WASHINGTON (Reuters) – Declaring “Enough, enough!” President Joe Biden on Thursday urged Congress to ban assault weapons, expand background checks and implement other sensible gun control measures to address a string of mass shootings to address a string of mass shootings that have struck the United States.
Speaking from the White House, in a speech broadcast live in primetime, Biden asked a country stunned by the recent shootings of school children in Texas, at a medical building in Oklahoma and at a Buffalo, New York, grocery story how much it would take.
“For God’s sake, how much more carnage are we willing to accept?” Biden asked.
The president, a Democrat, called for a number of measures that have historically been blocked by Republicans in Congress, including raising the age at which adults can buy guns and repealing the liability shield that protects gun manufacturers from being sued for violence perpetrated by people carrying their weapons.
“We can’t fail the American people again,” Biden said, pressing Republicans to allow bills including gun control measures to come up for a vote.
The United States, which has a higher rate of gun deaths than any other wealthy nation, has been shaken in recent weeks by the high-profile mass shootings at a grocery story in New York, an elementary school in Texas that killed 19 children, and a medical building in Oklahoma.
Gun safety advocates have pushed Biden to take stronger measures on his own to curb gun violence, but the White House wants Congress to pass legislation that would have more lasting impact than any presidential order.

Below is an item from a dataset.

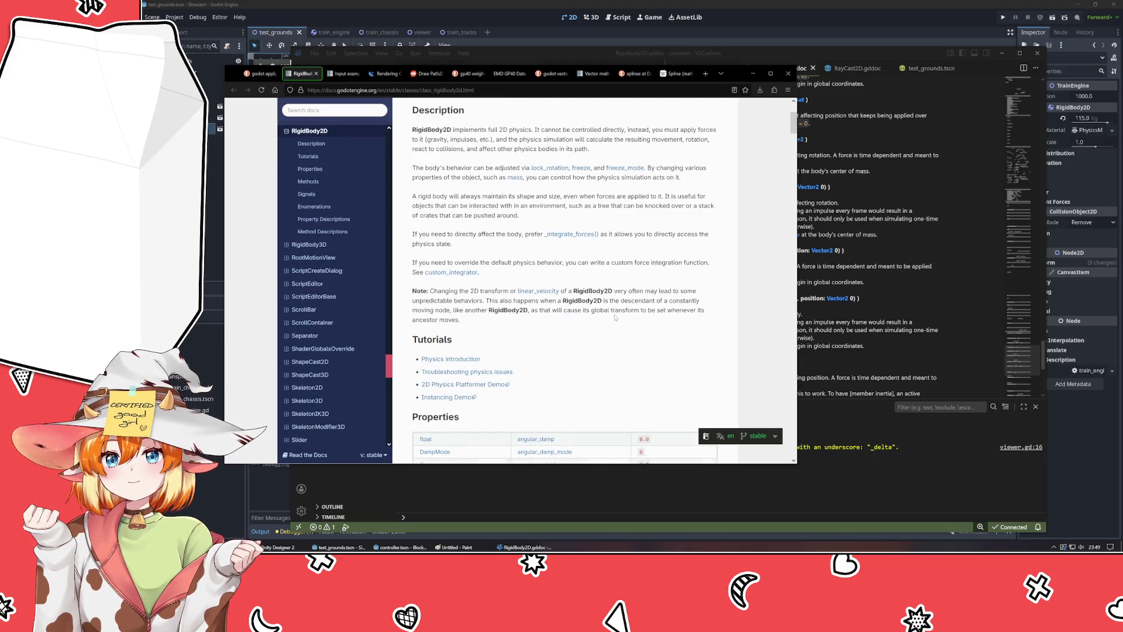
scroll(614, 318, "down", 5)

A U.S. House of Representatives committee on Thursday was working on a bill aimed at toughening national gun laws, though the measure has little chance of passing the Senate.
Biden’s evening address was aimed at putting further pressure on lawmakers and keeping the issue at the forefront of voters’ minds. He has made only a handful of evening speeches from the White House during his term, including one on the COVID-19 pandemic in 2021 and one about the Texas shooting last week.
More than 18,000 people have died from gun violence in the United States in 2022, including through homicide and suicide, according to the Gun Violence Archive, a non-profit research group.
Canada, Australia and Britain all passed stricter gun laws after mass shootings in their countries, banning assault weapons and increasing background checks. America has experienced two decades of massacres in schools, stores and places of work and worship without any such legislation.
A broad majority of American voters, both Republicans and Democrats, favor stronger gun control laws, but Republicans in Congress and some moderate Democrats have blocked such legislation for years.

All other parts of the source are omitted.